GIVEN RECORDS: Begin

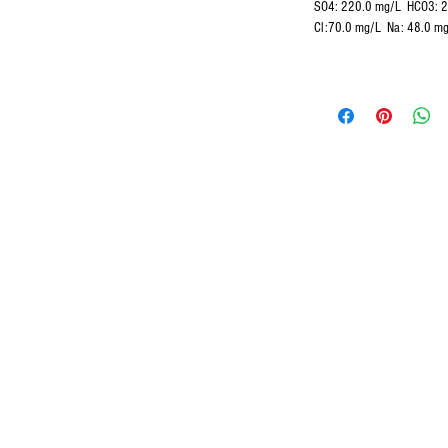
SO4:
220.0 mg/L
HCO3: 
Cl:70.0 mg/L Na: 48.0 m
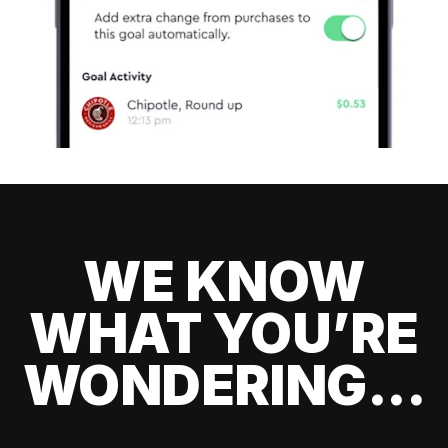
WE KNOW
WHAT YOU’RE
WONDERING...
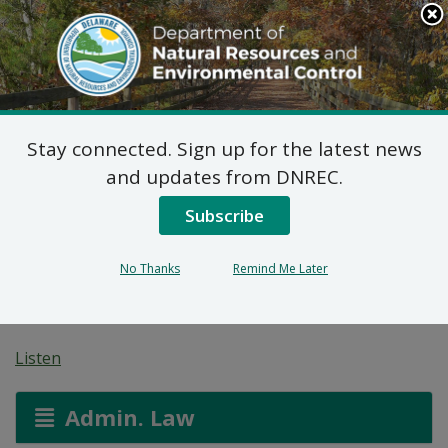
Search
This
Site
DNREC Menu
Stay connected. Sign up for the latest news
Water Allocation
and updates from DNREC.
Permit: Mountaire
Subscribe
Farms of Delmarva
No Thanks
Remind Me Later
(Selbyville)
Listen
Admin. Law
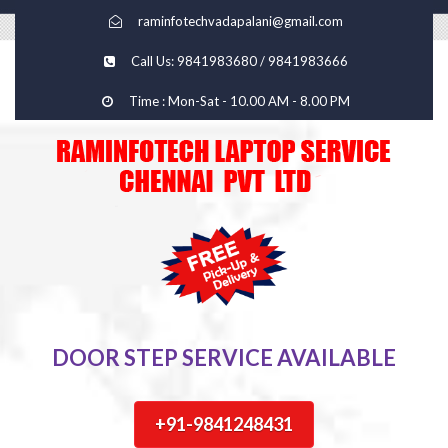
raminfotechvadapalani@gmail.com
Call Us: 9841983680 / 9841983666
Time : Mon-Sat - 10.00 AM - 8.00 PM
DOOR STEP SERVICE AVAILABLE
+91-9841248431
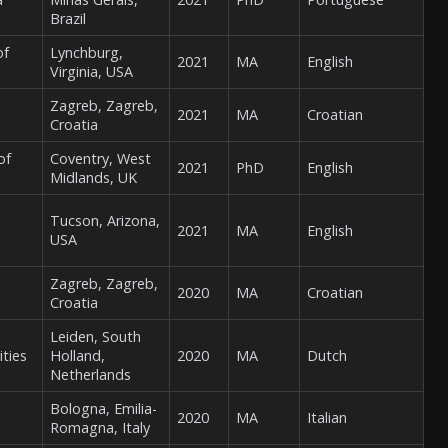
Brazil
of
Lynchburg,
2021
MA
English
Virginia, USA
Zagreb, Zagreb,
2021
MA
Croatian
Croatia
of
Coventry, West
2021
PhD
English
Midlands, UK
Tucson, Arizona,
2021
MA
English
USA
Zagreb, Zagreb,
2020
MA
Croatian
Croatia
Leiden, South
ities
Holland,
2020
MA
Dutch
Netherlands
Bologna, Emilia-
2020
MA
Italian
Romagna, Italy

GIVEN RECORDS: End

[BRIEF] Every word of the data should be reproduced exactly; please omit any pictures.

[TASK ANSWER]
SO4:
220.0 mg/L
HCO3: 
Cl:70.0 mg/L Na: 48.0 m
WE KNOW
WHAT YOU’RE
WONDERING...
Search
This
Site
DNREC Menu
Stay connected. Sign up for the latest news
Water Allocation
and updates from DNREC.
Permit: Mountaire
Subscribe
Farms of Delmarva
No Thanks
Remind Me Later
(Selbyville)
Listen
Admin. Law
raminfotechvadapalani@gmail.com
Call Us: 9841983680 / 9841983666
Time : Mon-Sat - 10.00 AM - 8.00 PM
DOOR STEP SERVICE AVAILABLE
+91-9841248431
Brazil
of
Lynchburg,
2021
MA
English
Virginia, USA
Zagreb, Zagreb,
2021
MA
Croatian
Croatia
of
Coventry, West
2021
PhD
English
Midlands, UK
Tucson, Arizona,
2021
MA
English
USA
Zagreb, Zagreb,
2020
MA
Croatian
Croatia
Leiden, South
ities
Holland,
2020
MA
Dutch
Netherlands
Bologna, Emilia-
2020
MA
Italian
Romagna, Italy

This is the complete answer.